A diretoria assinalaria, por seu lado: "Tivemos de lamentar a perda irreparável do bom companheiro e dedicado amigo, o engenheiro dr. Alfredo Silverio de Souza, que faleceu no dia 11 de junho em consequência de pertinaz moléstia que se seguiu a uma broncopneumonia, da qual se achava quase estabelecido. Relembrar a morte deste distinto engenheiro, que dedicou a sua incansável atividade às obras do cais, desde seu início, seria escrever o histórico das mesmas, pois não há uma única parcela dos trabalhos em cuja realização ele não tomasse parte ativa e proeminente". Relatorio da diretoria, 1901.

[88] "Segundo já foi indicado em anterior relatório, o sistema de construção adotado nesse novo trecho é inteiramente diverso do que foi empregado no cais até agora construído.

"Consiste o novo sistema na formação de uma larga base de enrocamento de pedras, sobre a qual são assentadas diversas fiadas de grandes blocos de alvenaria, fabricados em estaleiros convenientes, donde são conduzidos por linhas férreas, com o auxílio de poderosos guindastes, até o lugar do emprego, para constituírem as fundações da muralha propriamente dita.

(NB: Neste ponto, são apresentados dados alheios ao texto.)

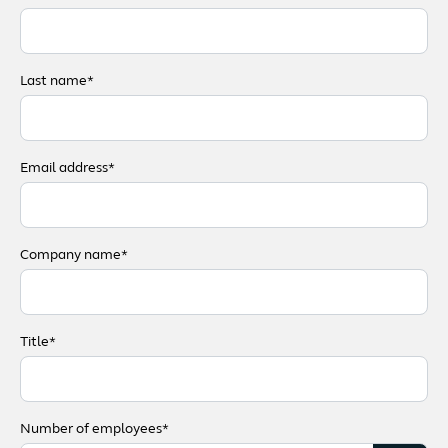
Last name*
Email address*
Company name*
Title*
Number of employees*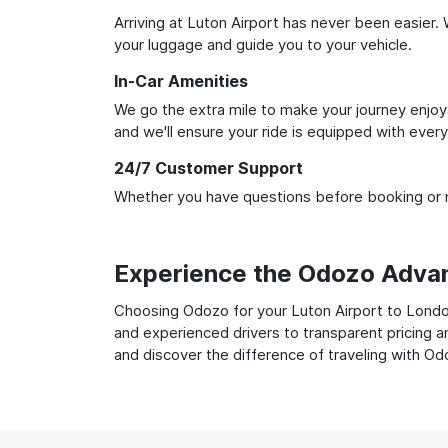
Arriving at Luton Airport has never been easier. 
your luggage and guide you to your vehicle.
In-Car Amenities
We go the extra mile to make your journey enjoya
and we'll ensure your ride is equipped with ever
24/7 Customer Support
Whether you have questions before booking or ne
Experience the Odozo Adva
Choosing Odozo for your Luton Airport to London 
and experienced drivers to transparent pricing a
and discover the difference of traveling with Od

"Este sistema tem a grande vantagem de evitar o emprego de ensacadeiras no caso da construção ser feita no local do cais e de impedir, por outro lado, que, no emprego do concreto, a qualidade deste seja prejudicada pelo movimento das águas. A alvenaria dos blocos é construída com todas as condições de boa fiscalização, quer quanto à natureza e amarração das pedras que os constituem, quer quanto à composição e fabrico da argamassa que entra em sua composição.

"Além disso, a construção da muralha é feita a seco, ficando, por conseguinte, livre das causas que podem influir sobre a sua má execução". Relatorio do ministro da Indústria, Viação e Obras Públicas, Lauro Müller, 1903.

[89] Guilherme Benjamin Weinschenck, Breve noticia sobre as obras executadas pela Companhia Docas de Santos, Rio de Janeiro, Typ. do Jornal do Commercio de Rodrigues & C., 1899.